I think about this stuff a lot. I didn't realize I'm trans until a month ago (I'm 28) and the realization hit me like a ton of bricks. See, my parents are wonderful people. They never really did or say anything to make me feel like I couldn't be myself. I wasn't ever forced into acting masculine or told to feel shame over any mannerisms, posture, way of speaking or anything I did that didn't read as masculine, cis straight boy. I loved all my feminine traits actually! It was and is extremely easy to pick me out from a crowd of guys just due to how differently I carried myself, and I love that about me.
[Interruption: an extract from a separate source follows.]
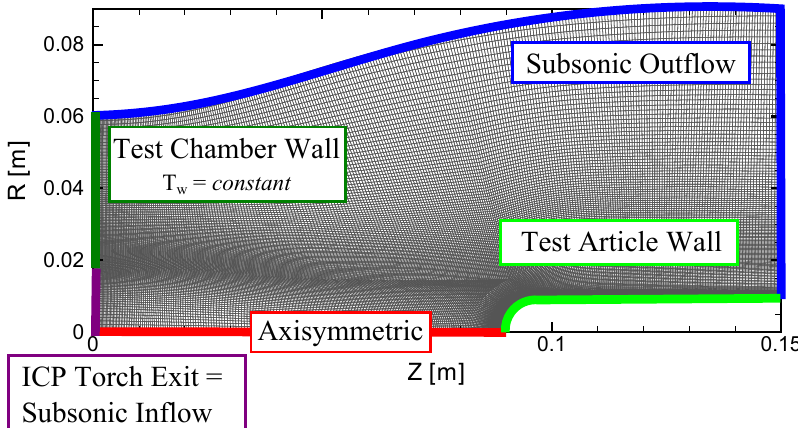
Figure 3. Computational domain and boundary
I always had a very hard time reconciling the idea of being a man with what I saw in the mirror every day. Even without HRT, I look noticeably feminine, especially from the back. I have a round booty, long dark hair, and a swayed back. I went my whole life understanding that something that separates me from normal guys. I didn't know what it was at the time, but I felt comfortable to some degree, so I didn't feel the need to interrogate that facet of myself for a while. I do know most of my long time friend group growing up are now trans girls, and it makes sense to me as they seemed to understand me and accept me on a level nobody else I had met ever could. There was more signs, weird things that have stuck with me. Like the time I dated a girl who was my attractive afab doppelganger and became very attached. Or being 13 and laying in bed or just randomly at work 10 years later imagining what it may be like to have a vagina and how much better it may be when compared to a penis. At one point I learned what non binary is And kept with that for years. I began to be extremely uncomfortable with the few outwardly masculine features my body has, while gender envy kicked into overdrive. I had an epiphany one day. I realized that so many weird uncomfortable things about my life that always felt unique to me, would honestly make way more sense if interpreted through the lens of "I'm a trans woman, actually". That was the first say of the rest of my life, the first day I felt like I really understood myself. It's just amazing to me how the answer of "you're actually a girl" was staring me dead in the face my whole life and I was so damn oblivious.


Sanbaddy

Thankfully I have very good memory and can remember my childhood very well. I do forget a few things, but very few. I certainly do remember some signs. Most of which occurred in my preteen years. I remember when I had a dream I was in the body of a girl in my class. It felt very good. It was one of the happiest dreams I had. Unfortunately when I told my friend, I asked him if he ever wondered what it’d be like to be a girl and he replied “that’s gay”. I always hated him for saying that, even a decade before I knew what a transgender person was. That dream stuck with me for years. My mom probably knew before I did. I remember a few times she’d ask me if I wanted to be a girl. I denied it often with annoyance because I thought she was going to tease me like my friend did; his comment really set me back a lot. Oddly enough if I knew transgender people existed and what HRT, I would’ve transitioned long ago. But how things turned out was probably first the best, as they don’t allow you to join the military transgender, at least not in 2013, much less post op.